* [WHAT IS BEING ASKED]: Wherever "Left" appears in a line of the listing, that line should be returned.

* [PROVIDED DATA]:
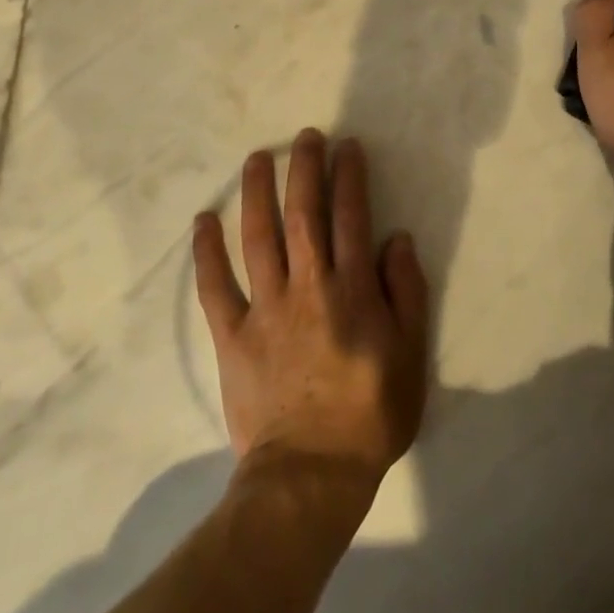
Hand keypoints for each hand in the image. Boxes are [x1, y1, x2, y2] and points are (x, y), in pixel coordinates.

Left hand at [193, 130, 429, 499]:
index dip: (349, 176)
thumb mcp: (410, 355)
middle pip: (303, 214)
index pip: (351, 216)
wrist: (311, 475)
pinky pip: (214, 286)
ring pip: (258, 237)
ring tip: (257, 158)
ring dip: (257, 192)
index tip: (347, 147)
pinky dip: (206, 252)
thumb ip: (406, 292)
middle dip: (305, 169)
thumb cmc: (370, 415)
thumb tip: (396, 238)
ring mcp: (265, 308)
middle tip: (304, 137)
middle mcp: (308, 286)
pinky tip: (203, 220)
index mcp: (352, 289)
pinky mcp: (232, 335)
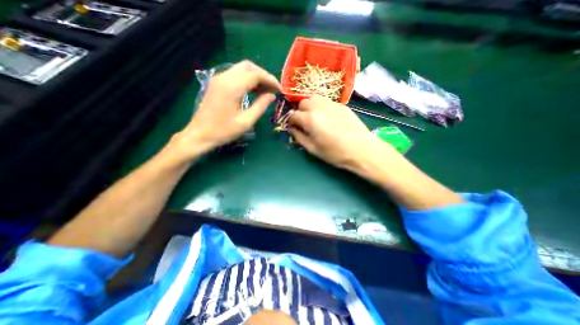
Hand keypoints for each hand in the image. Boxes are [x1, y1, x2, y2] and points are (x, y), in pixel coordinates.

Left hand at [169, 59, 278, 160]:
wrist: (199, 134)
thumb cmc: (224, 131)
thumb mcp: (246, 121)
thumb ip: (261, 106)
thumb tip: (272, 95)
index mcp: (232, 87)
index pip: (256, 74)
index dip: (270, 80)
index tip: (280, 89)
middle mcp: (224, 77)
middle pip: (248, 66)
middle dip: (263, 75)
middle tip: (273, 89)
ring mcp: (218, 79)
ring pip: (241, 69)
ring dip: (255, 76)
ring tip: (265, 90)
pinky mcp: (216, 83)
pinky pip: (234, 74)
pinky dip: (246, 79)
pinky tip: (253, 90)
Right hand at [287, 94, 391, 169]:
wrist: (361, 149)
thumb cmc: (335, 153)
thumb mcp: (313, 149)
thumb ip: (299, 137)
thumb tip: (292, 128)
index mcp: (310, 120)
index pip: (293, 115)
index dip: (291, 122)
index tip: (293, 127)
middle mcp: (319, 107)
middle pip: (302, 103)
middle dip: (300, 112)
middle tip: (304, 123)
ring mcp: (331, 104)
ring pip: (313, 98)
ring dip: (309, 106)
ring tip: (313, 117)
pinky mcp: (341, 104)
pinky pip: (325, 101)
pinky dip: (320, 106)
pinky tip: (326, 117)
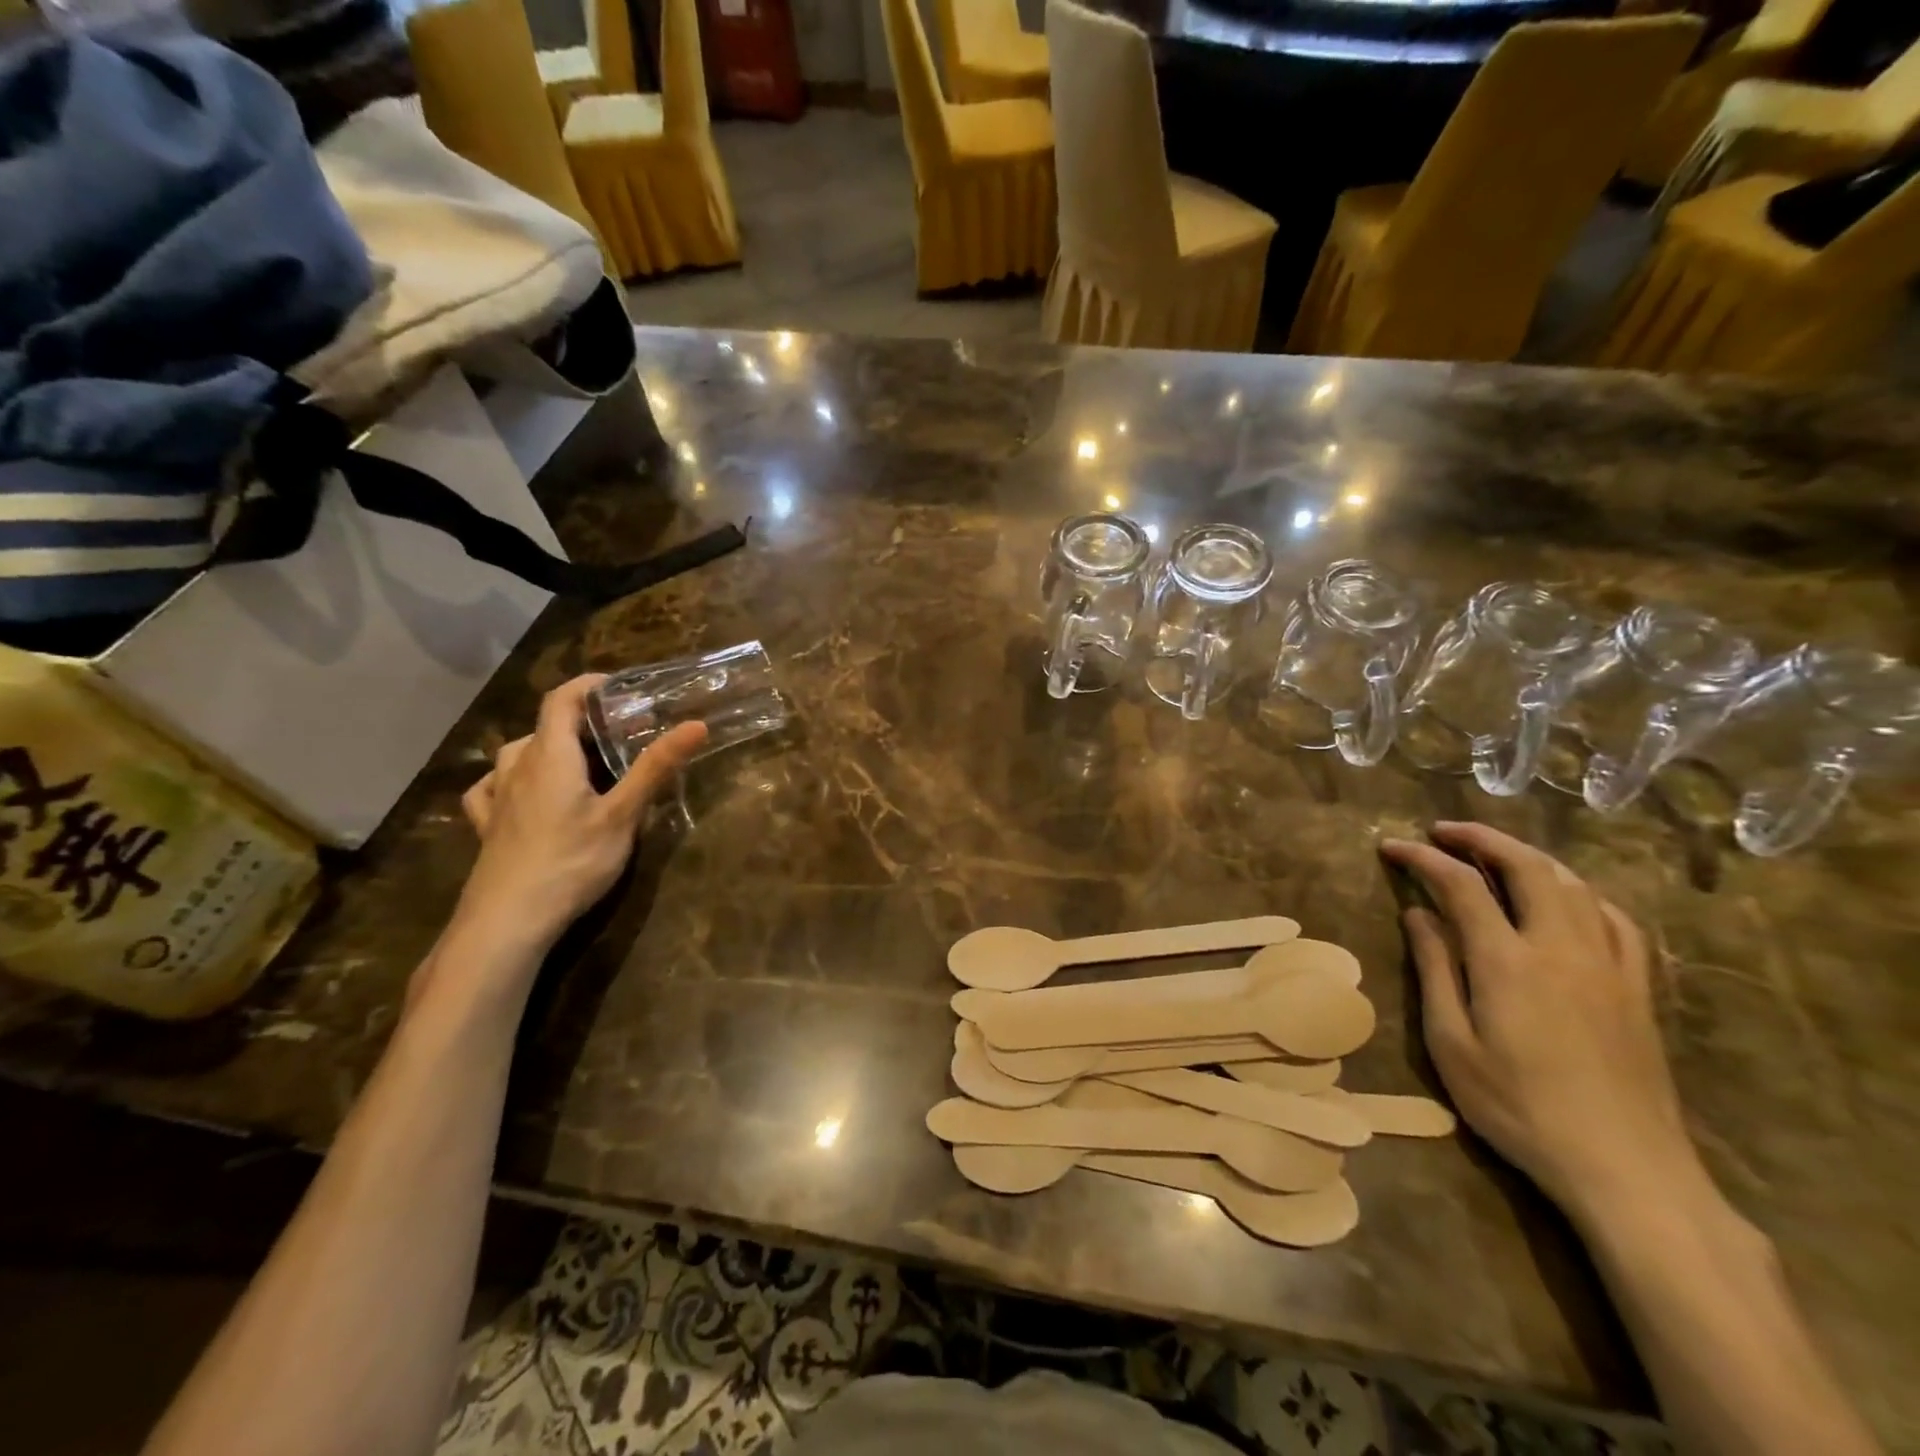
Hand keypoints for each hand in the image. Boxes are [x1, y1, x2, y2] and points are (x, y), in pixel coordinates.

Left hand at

---

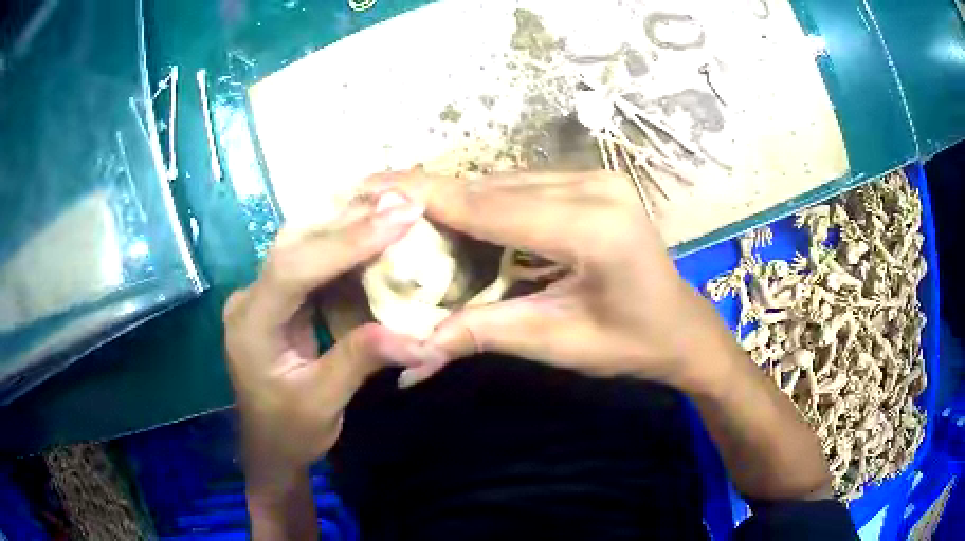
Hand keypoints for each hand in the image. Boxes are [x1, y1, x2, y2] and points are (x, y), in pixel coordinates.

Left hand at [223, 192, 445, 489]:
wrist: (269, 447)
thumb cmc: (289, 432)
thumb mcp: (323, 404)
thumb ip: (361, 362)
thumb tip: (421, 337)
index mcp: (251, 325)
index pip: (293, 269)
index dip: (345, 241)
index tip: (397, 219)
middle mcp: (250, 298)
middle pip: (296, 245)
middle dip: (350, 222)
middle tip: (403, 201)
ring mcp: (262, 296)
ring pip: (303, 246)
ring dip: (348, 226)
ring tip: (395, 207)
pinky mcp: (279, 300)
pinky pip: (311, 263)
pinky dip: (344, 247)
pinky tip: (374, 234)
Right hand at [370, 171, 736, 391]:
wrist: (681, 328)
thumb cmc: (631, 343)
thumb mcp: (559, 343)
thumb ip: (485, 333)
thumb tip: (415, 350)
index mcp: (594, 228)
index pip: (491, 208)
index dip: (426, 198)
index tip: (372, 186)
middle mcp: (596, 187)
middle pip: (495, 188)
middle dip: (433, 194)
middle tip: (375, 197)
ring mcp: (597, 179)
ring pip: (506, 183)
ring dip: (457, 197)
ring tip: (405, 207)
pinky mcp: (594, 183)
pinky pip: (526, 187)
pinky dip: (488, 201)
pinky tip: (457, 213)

* [TASK RESPONSE]:
Left hand at [193, 130, 429, 499]:
Left hand at [169, 59, 278, 160]:
Left hand at
Left hand at [223, 192, 445, 489]:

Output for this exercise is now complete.